## Description of the task
Report every line in the rows below that contains the word "самая".

## Entries shown

········

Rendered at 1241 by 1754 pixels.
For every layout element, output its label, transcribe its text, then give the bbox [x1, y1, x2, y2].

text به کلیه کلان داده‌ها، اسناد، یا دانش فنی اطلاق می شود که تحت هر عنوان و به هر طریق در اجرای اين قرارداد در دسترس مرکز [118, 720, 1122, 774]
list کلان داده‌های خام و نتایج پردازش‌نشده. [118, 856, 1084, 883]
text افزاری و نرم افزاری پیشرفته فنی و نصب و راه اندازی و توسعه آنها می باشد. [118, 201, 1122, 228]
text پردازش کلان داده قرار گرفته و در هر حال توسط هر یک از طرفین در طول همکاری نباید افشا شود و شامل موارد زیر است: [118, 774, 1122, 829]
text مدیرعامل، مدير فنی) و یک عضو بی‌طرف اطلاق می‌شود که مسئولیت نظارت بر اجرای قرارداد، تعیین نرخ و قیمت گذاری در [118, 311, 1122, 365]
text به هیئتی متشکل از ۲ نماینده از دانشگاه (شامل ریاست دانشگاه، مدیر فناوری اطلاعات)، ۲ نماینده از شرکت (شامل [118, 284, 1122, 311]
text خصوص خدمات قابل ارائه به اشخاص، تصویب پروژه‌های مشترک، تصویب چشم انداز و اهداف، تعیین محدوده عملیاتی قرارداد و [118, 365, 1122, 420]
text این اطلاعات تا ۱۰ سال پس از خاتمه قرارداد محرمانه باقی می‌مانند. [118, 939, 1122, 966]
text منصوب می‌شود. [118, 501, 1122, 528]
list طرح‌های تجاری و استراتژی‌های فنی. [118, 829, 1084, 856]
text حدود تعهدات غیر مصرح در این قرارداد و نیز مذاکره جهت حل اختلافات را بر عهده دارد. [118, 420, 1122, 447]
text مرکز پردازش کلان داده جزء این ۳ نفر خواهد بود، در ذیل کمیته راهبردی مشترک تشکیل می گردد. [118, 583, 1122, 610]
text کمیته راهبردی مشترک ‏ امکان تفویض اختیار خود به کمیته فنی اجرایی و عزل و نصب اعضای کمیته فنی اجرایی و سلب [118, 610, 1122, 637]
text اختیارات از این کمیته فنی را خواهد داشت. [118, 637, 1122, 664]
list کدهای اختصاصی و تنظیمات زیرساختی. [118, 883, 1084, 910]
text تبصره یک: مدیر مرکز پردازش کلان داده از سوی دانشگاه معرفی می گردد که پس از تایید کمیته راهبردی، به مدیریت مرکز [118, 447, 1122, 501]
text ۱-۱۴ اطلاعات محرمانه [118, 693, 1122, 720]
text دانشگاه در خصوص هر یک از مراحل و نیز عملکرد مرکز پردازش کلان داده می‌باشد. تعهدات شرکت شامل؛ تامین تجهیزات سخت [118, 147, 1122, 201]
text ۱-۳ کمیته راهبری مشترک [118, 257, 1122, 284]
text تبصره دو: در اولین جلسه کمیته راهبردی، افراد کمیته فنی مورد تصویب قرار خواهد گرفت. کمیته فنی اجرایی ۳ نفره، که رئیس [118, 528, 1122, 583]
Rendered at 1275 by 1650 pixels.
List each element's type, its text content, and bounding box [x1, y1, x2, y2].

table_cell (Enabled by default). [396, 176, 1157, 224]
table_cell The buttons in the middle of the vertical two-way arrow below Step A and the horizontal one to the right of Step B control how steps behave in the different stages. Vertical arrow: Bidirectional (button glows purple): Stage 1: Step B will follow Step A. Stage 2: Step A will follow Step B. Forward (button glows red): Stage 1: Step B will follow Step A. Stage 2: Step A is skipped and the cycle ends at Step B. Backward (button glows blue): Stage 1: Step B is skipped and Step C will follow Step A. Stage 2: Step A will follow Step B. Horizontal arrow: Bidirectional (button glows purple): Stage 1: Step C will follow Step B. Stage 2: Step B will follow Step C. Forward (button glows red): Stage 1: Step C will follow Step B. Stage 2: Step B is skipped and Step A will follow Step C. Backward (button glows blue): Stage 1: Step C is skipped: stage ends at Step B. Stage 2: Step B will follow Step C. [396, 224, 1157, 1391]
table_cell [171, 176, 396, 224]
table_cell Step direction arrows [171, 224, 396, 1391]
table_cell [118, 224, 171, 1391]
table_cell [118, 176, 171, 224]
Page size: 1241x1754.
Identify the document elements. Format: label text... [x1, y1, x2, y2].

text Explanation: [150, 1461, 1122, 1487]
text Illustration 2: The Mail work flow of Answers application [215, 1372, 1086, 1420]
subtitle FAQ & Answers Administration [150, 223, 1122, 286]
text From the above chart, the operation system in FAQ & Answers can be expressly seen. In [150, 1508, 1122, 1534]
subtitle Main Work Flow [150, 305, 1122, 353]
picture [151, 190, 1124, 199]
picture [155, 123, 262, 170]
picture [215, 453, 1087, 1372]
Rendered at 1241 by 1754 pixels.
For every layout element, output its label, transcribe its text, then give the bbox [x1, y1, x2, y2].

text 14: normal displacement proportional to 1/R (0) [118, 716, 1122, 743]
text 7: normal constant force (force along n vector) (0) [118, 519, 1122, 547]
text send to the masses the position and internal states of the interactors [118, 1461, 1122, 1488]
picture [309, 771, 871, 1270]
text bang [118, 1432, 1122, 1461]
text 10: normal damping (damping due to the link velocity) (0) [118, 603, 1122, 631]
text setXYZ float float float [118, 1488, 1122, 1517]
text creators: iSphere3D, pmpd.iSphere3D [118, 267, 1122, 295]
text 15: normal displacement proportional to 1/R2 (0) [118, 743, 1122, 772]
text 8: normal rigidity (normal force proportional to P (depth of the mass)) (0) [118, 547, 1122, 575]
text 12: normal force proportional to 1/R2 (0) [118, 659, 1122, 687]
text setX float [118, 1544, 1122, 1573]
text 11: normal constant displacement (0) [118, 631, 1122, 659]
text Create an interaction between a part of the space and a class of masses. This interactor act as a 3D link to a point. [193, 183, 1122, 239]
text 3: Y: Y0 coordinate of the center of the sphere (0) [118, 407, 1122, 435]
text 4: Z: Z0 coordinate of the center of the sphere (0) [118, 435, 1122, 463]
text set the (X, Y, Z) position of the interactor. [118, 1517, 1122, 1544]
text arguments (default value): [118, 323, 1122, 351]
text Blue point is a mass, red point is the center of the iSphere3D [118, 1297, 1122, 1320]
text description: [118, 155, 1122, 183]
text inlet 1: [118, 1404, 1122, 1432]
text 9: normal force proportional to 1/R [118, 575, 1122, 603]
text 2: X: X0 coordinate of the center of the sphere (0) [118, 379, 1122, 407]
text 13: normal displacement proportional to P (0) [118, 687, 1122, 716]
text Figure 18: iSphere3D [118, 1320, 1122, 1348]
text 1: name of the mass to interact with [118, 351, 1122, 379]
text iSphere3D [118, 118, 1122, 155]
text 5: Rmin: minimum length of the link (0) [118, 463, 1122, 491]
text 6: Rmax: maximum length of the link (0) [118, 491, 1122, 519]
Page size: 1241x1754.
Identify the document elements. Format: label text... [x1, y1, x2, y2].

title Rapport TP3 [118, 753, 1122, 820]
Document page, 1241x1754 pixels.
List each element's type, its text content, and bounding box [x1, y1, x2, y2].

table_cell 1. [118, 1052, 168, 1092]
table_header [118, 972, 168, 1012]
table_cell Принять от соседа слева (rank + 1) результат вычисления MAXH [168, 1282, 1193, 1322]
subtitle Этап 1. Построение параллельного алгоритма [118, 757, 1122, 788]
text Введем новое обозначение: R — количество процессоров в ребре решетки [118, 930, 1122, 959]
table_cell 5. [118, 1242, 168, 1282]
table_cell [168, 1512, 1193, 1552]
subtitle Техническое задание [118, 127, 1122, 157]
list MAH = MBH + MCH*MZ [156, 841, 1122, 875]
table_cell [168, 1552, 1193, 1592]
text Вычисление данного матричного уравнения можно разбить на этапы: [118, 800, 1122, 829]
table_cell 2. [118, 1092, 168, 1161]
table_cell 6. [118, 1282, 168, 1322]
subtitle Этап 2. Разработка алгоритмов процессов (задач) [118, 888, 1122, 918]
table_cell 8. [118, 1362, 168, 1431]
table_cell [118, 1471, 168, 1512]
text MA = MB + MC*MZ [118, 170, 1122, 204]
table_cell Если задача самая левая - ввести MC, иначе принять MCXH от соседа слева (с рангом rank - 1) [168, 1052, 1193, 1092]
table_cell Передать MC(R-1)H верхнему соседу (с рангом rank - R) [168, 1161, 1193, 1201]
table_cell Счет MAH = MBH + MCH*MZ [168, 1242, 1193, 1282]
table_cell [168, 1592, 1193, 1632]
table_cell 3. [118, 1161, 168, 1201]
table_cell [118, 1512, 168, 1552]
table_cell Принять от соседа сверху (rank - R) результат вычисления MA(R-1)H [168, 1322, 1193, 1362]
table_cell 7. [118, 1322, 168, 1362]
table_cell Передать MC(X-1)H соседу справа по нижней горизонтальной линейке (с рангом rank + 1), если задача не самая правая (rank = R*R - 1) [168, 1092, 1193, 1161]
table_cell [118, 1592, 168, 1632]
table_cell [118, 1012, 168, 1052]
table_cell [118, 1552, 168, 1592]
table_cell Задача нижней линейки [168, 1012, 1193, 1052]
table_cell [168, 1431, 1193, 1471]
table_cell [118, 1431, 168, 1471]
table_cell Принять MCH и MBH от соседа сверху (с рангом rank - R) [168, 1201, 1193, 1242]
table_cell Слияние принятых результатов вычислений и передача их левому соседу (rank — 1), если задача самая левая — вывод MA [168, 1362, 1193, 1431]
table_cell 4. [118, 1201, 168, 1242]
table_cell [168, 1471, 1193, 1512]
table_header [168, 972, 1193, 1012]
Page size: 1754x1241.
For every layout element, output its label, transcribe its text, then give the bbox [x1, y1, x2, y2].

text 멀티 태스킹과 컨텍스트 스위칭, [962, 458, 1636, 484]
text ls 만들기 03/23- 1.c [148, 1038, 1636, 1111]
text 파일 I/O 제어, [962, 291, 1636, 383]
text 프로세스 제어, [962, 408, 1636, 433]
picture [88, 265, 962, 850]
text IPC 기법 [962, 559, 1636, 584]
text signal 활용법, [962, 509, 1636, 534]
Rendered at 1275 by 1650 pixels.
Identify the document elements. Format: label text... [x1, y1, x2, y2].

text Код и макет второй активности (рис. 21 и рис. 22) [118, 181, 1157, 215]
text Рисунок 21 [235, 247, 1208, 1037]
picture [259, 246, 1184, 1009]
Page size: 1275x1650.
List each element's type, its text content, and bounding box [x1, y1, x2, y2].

········

## Final result
table_cell Если задача самая левая - ввести MC, иначе принять MCXH от соседа слева (с рангом rank - 1) [168, 1052, 1193, 1092]
table_cell Передать MC(X-1)H соседу справа по нижней горизонтальной линейке (с рангом rank + 1), если задача не самая правая (rank = R*R - 1) [168, 1092, 1193, 1161]
table_cell Слияние принятых результатов вычислений и передача их левому соседу (rank — 1), если задача самая левая — вывод MA [168, 1362, 1193, 1431]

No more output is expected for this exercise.